A Promotoria da Coreia do Sul pediu nesta terça-feira (13) a pena de morte para o ex-presidente Yoon Suk Yeol, acusado de liderar uma "tentativa de insurreição" ao decretar lei marcial e mobilizar tropas contra o Parlamento no fim de 2024. O pedido foi apresentado durante a audiência final do julgamento no Tribunal Central de Seul.

Reprodução
Promotoria da Coreia do Sul pede pena de morte para ex-presidente

Segundo os promotores, Yoon cometeu um dos crimes mais graves previstos na legislação sul-coreana ao tentar concentrar poder e romper a ordem constitucional. A acusação sustenta que o ex-mandatário agiu de forma deliberada para enfraquecer a democracia e não demonstrou arrependimento pelos atos praticados, o que justificaria a aplicação da pena máxima.

O episódio ocorreu na noite de 3 de dezembro de 2024, quando Yoon anunciou a imposição de lei marcial e determinou o envio de tropas ao Parlamento Nacional. A medida provocou reação imediata de parlamentares e da sociedade civil. Mesmo com a presença de militares, os deputados conseguiram entrar no plenário e aprovar a derrubada do decreto poucas horas depois.

Em abril de 2025, a Corte Constitucional decidiu pela destituição de Yoon Suk Yeol do cargo, ao concluir que ele havia violado a Constituição ao tentar impor a lei marcial sem respaldo legal. Desde então, o ex-presidente responde a processos criminais relacionados ao caso, incluindo acusações de abuso de poder e obstrução da Justiça.
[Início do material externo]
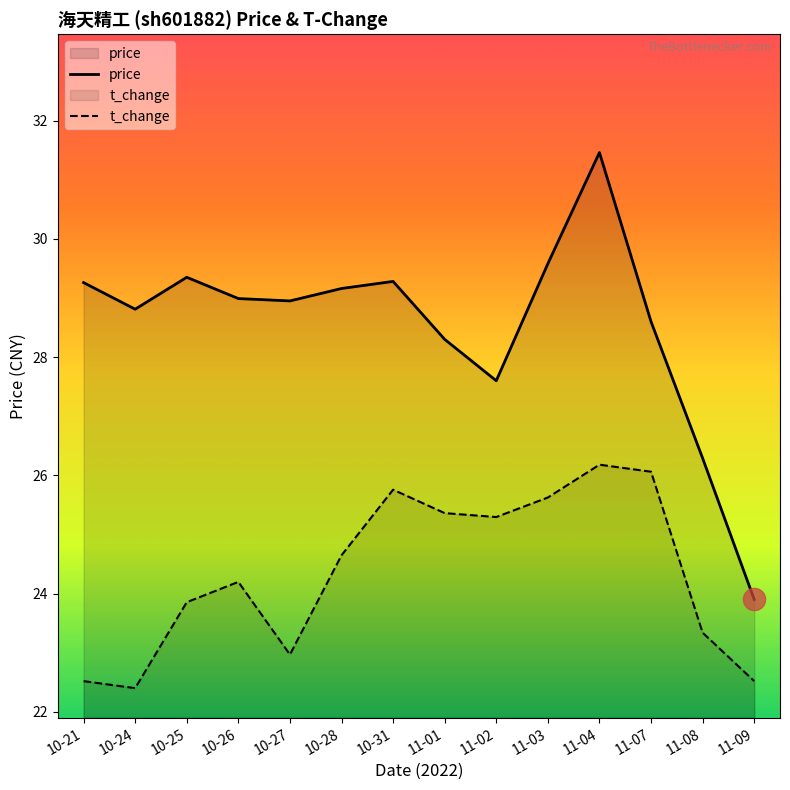

The value of price at 11-08 is 46.4. True or false?

False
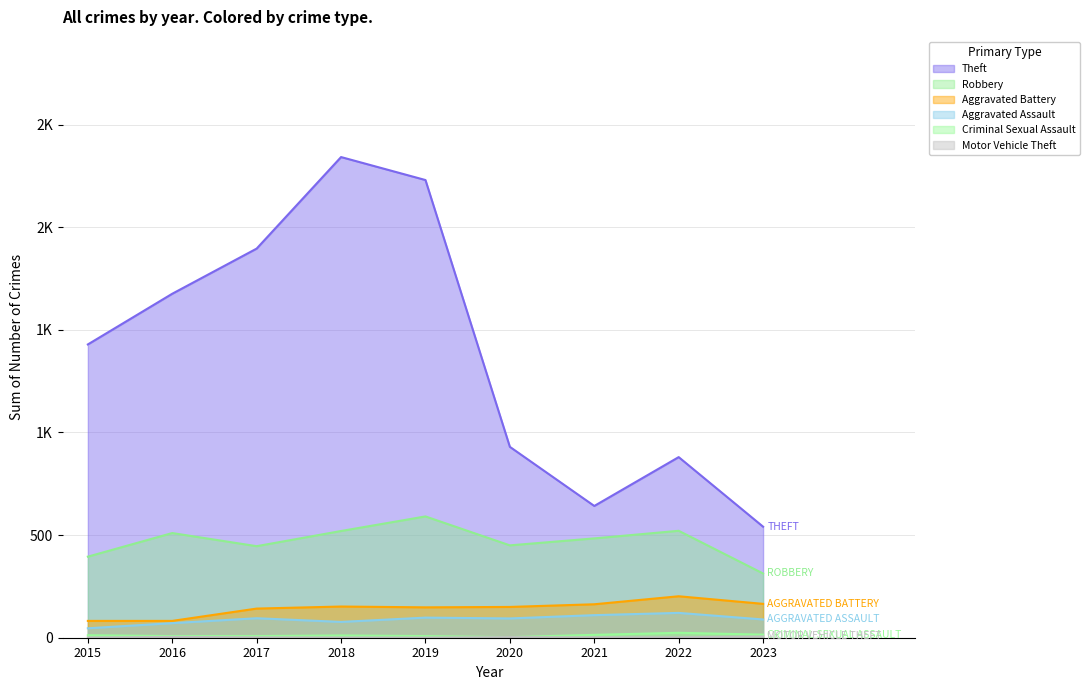

How many lines are shown in the chart?

6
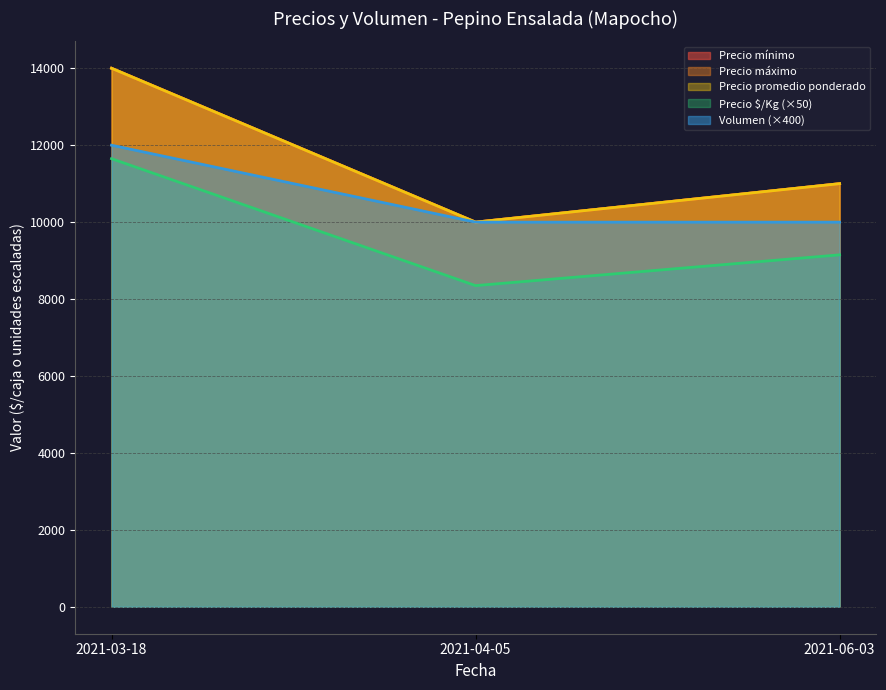

List the labels in order of Volumen value, largest first.

2021-03-18, 2021-04-05, 2021-06-03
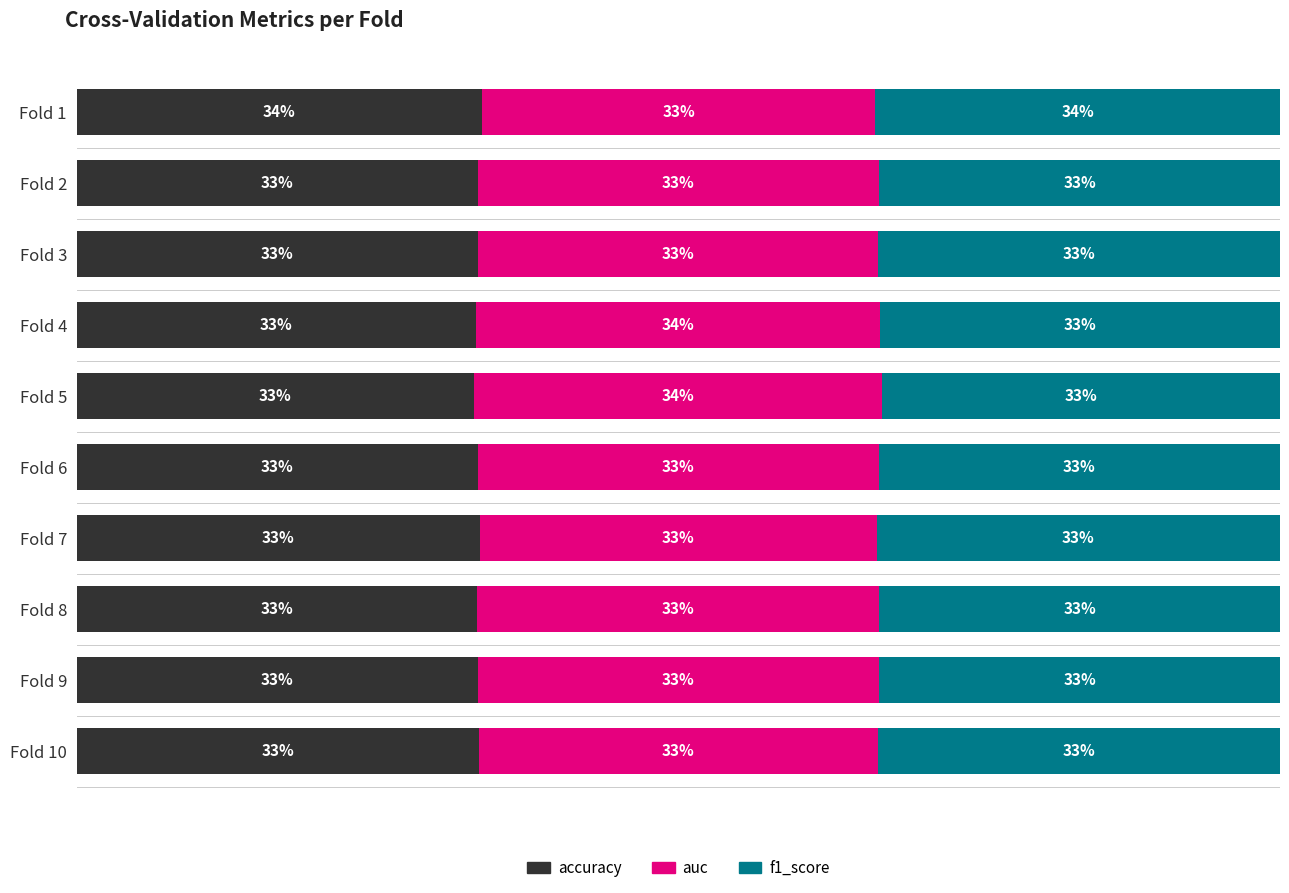

Which category has the highest value in the accuracy series?

Fold 1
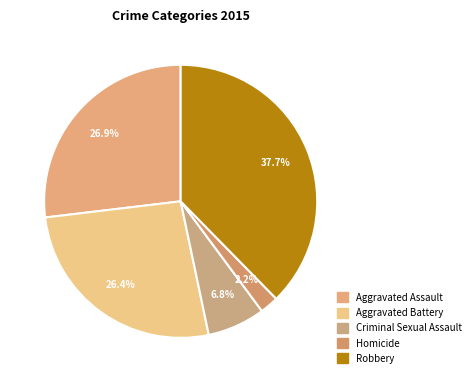

Rank the categories by value from lowest to highest.

Homicide, Criminal Sexual Assault, Aggravated Battery, Aggravated Assault, Robbery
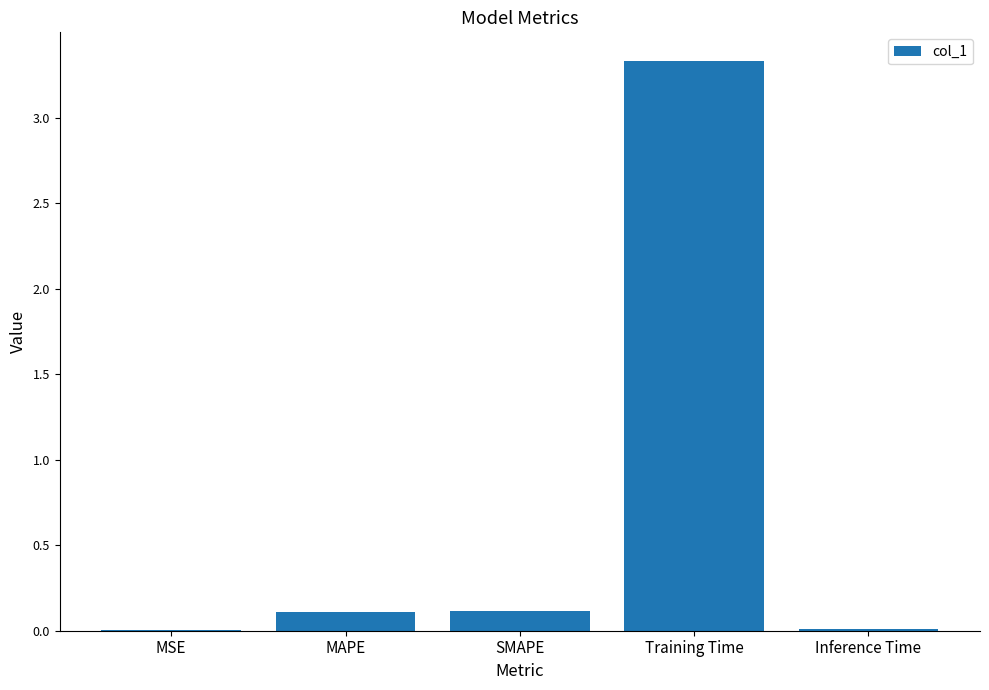

What is the sum of all values?

3.6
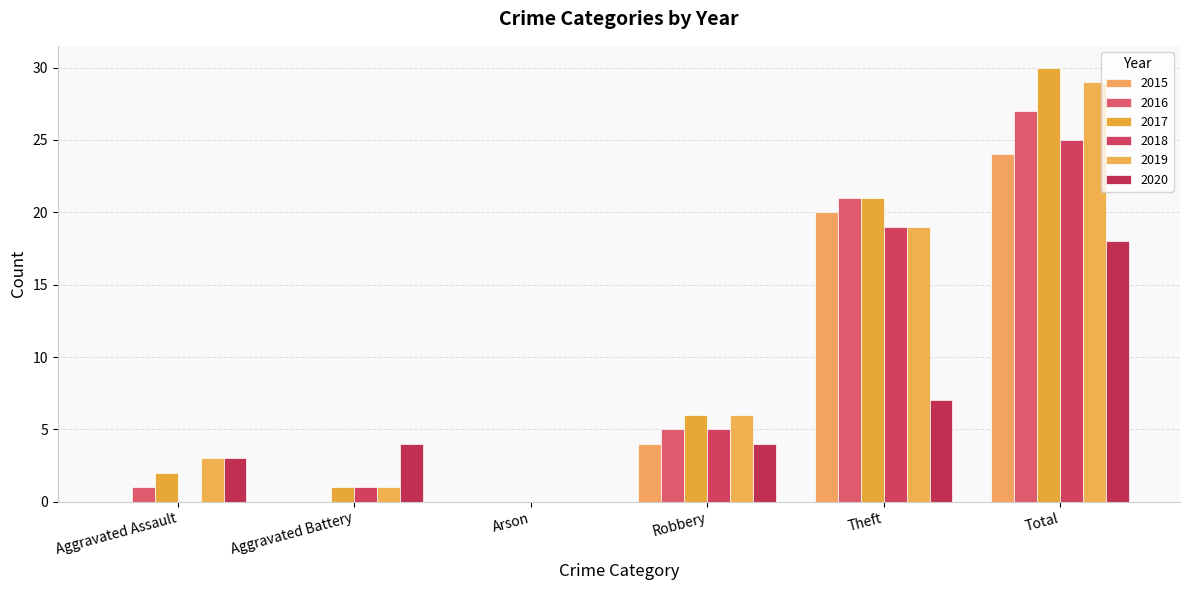

How many values in 2017 are above zero?

5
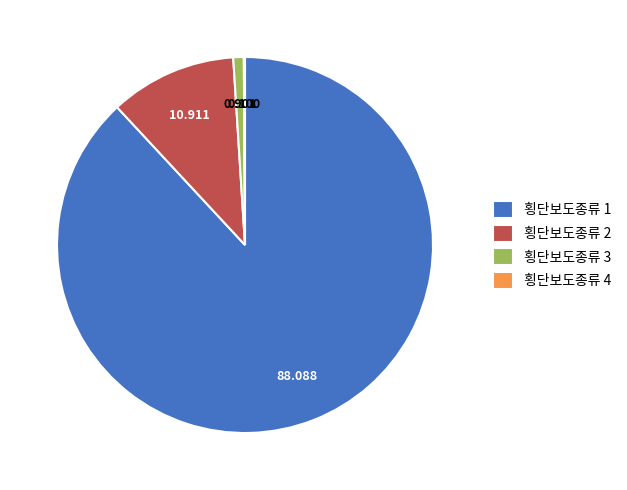

Is the sum of 횡단보도종류 1 and 횡단보도종류 3 greater than half?

Yes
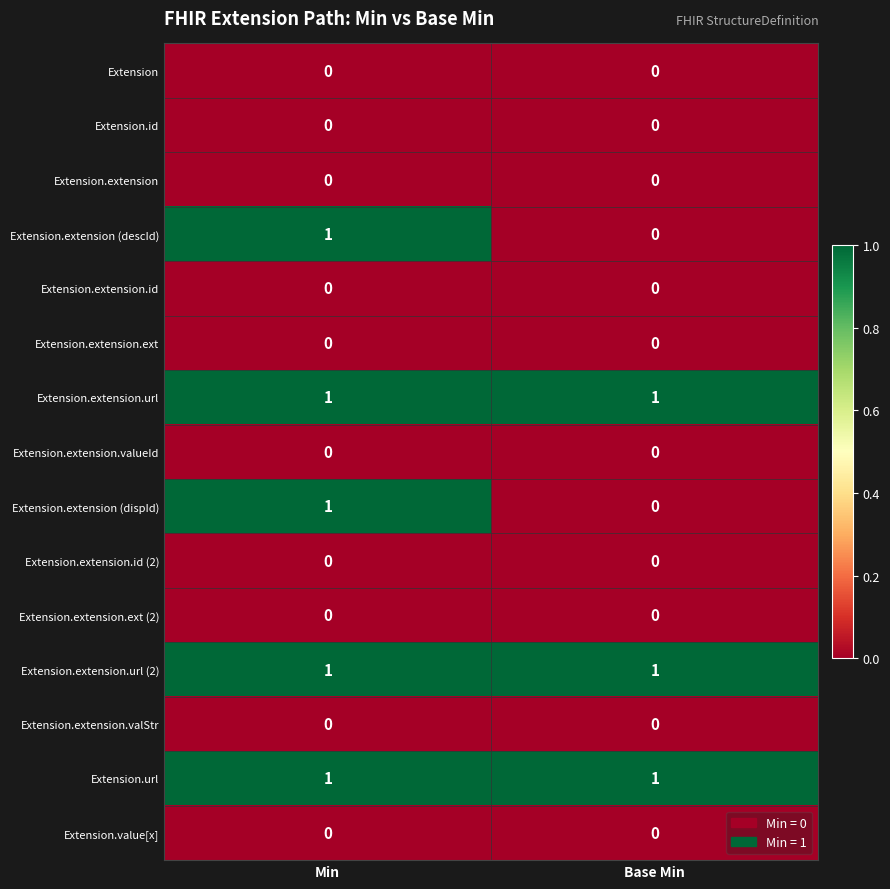

What is the spread (max minus min) of values at Base Min?

1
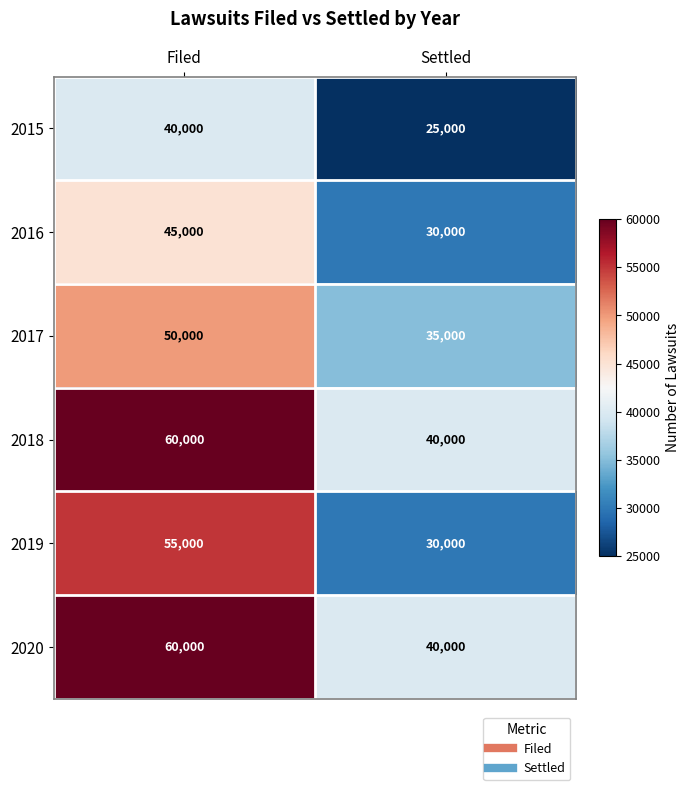

Reading left to right, list all the values displayed in this chart.

2015: Filed=40000	Settled=25000
2016: Filed=45000	Settled=30000
2017: Filed=50000	Settled=35000
2018: Filed=60000	Settled=40000
2019: Filed=55000	Settled=30000
2020: Filed=60000	Settled=40000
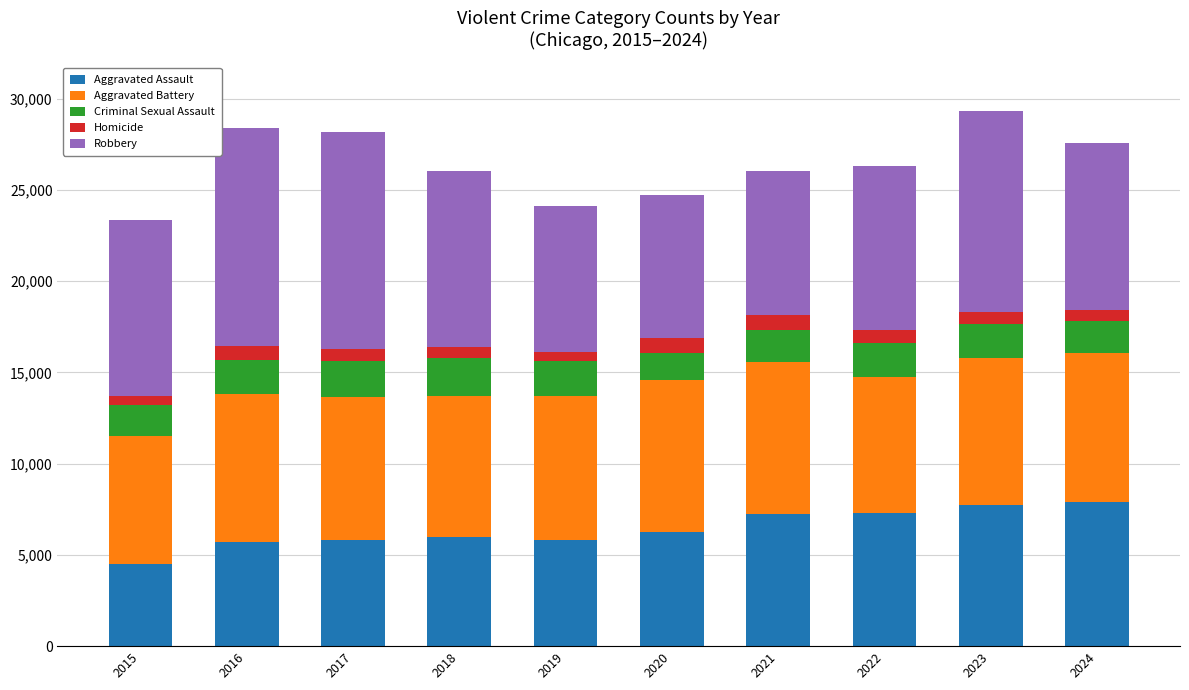

Is it true that Aggravated Assault equals 8170 at 2017?

False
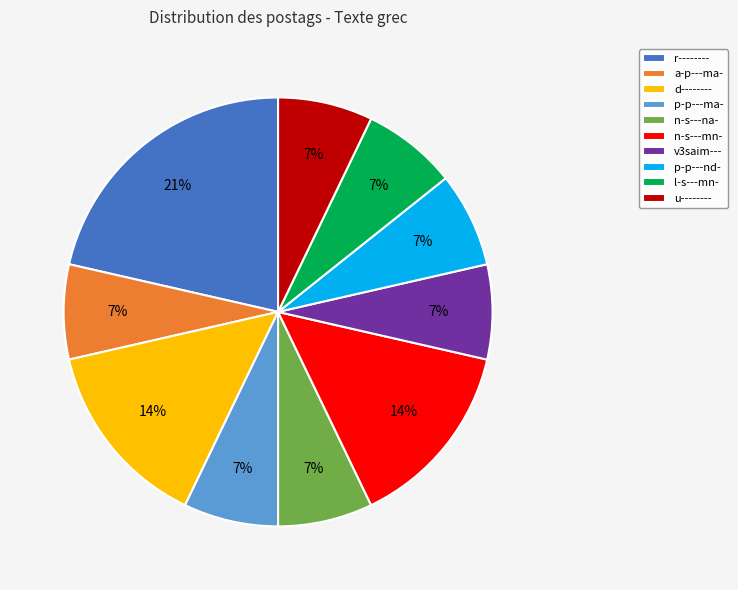

To the nearest percent, what is the average slice percentage?

10%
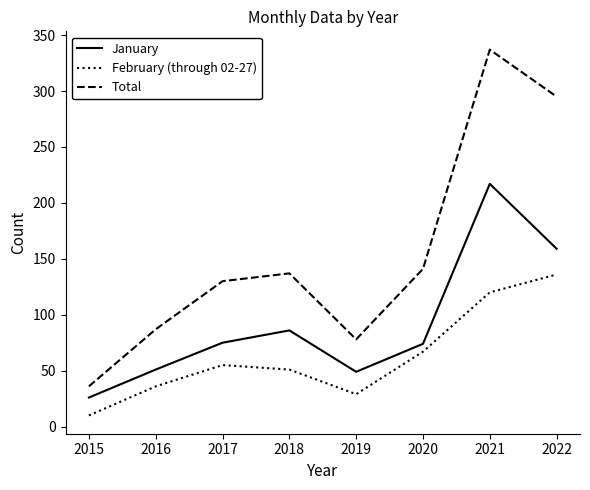

At which label is Total closest to 186?

2020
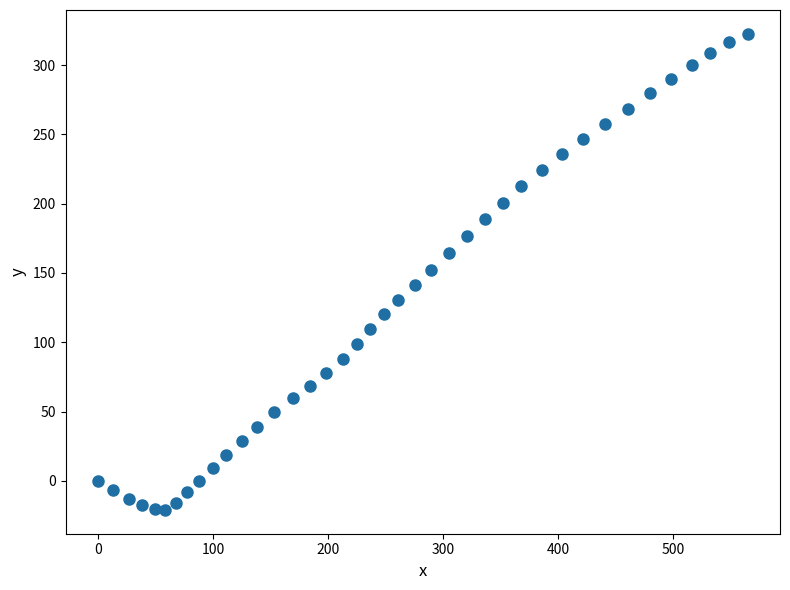

What is the range of Y values (max minus min)?

343.4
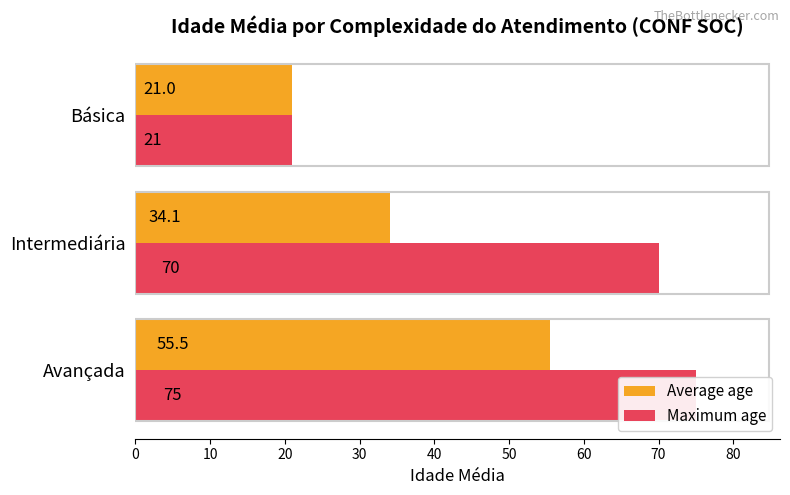

How many bars are there in each group?

2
Embora a pena de morte ainda exista no ordenamento jurídico da Coreia do Sul, o país não realiza execuções desde 1997, mantendo uma moratória de fato. Especialistas avaliam que, mesmo com o pedido da Promotoria, uma eventual condenação pode resultar em prisão perpétua ou em uma pena longa de reclusão. A sentença deve ser anunciada em fevereiro de 2026.